Jersey-registered real estate investment advisor Delin Capital Asset Management (DCAM) has entered into a new GBP70 million five-year term loan facility with pbb Deutsche Pfandbriefbank.
The new loan facility will be secured against a portfolio of eight prime UK logistics assets which are all modern distribution warehouses located in well-established logistics hubs throughout the UK. Comprising 1.77 m sq ft of space, the portfolio consists of:
- Cabot Park Distribution Centre in Bristol let to Yankee Candle;
- Agecroft Commerce Park Distribution Centre in Greater Manchester (Salford) let to Bunzl Retail and Healthcare Supplies;
- Midpoint 18 Distribution Centre in Middlewich let to Kuehne and Nagel;
- Wakefield Distribution Centre in Normanton let to EXEL UK;
- West Moor Park Distribution Centre in Doncaster let to The Scotts Company UK;
- Magna Park Distribution Centre in Lutterworth let to DHL Supply Chain;
- A distribution centre in the West Midlands, fronting the M6 motorway, let to BTC Active Wear Ltd; and
- Swift Valley Park Distribution Centre in Rugby which is currently vacant.
The assets are held within DCAM’s EUR400 million Capital Preservation Portfolio I (‘CPP I’ or the ‘Fund’) fund, its inaugural core plus logistics fund, launched in October 2012. Proceeds of the new loan facility will enable DCAM to continue to target income producing logistics assets across the UK and The Netherlands, to deliver CPP I’s investors secure, long-term, and potentially indexed linked income streams combined with real capital preservation.
Christian Jamison, Chief Executive Officer of DCAM, says: “We are very pleased to have been able to secure this new tranche of leverage which is directly in line with our strategy for CPP I as we remain focussed on the sustainable growth of the Fund.
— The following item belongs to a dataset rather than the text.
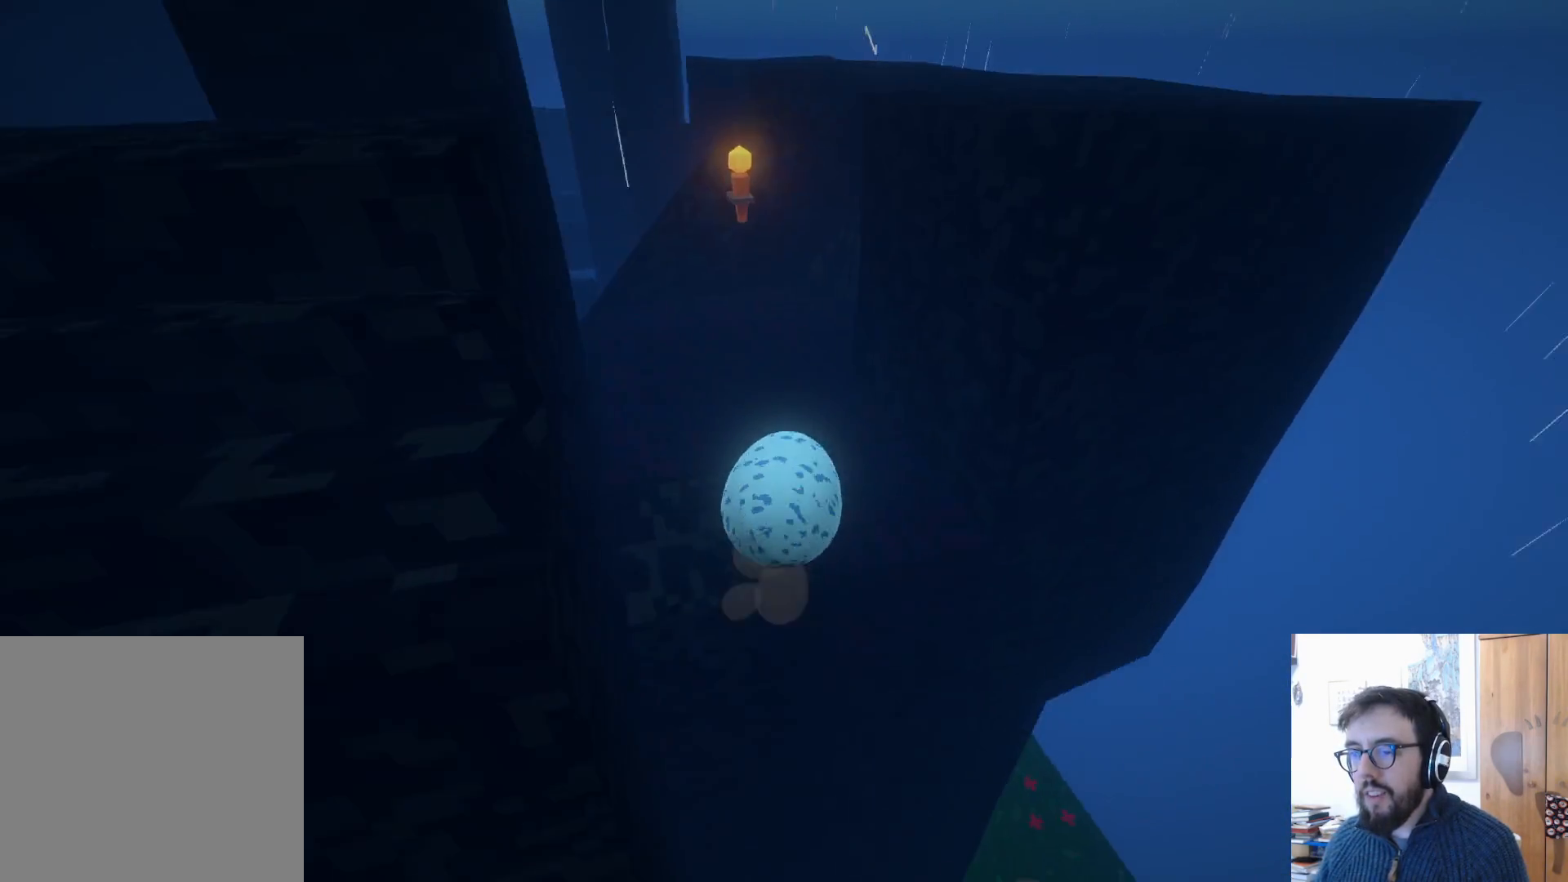
{"buttons": [], "left_stick": "up-right", "right_stick": "right", "events": [[100, "right_stick", "center"], [150, "left_stick", "up"], [400, "right_stick", "right"], [467, "left_stick", "up-right"]]}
Having successfully leveraged our Dutch portfolio earlier in the year, we are now well placed to recycle further capital into new acquisitions to ensure we continue to deliver accretive capital returns to our investors.
“The market opportunity in logistics in our target markets remains extremely compelling, driven by the number of well capitalised institutional investors seeking access to low risk, core income producing assets coupled with strong e-commerce and manufacturing trends. As such, and as a result of the success of CPP I, which we expect to reach its EUR400 million target by the end of the year, we will look to raise new funds to ensure we remain well placed to capitalise on these attractive investment dynamics.”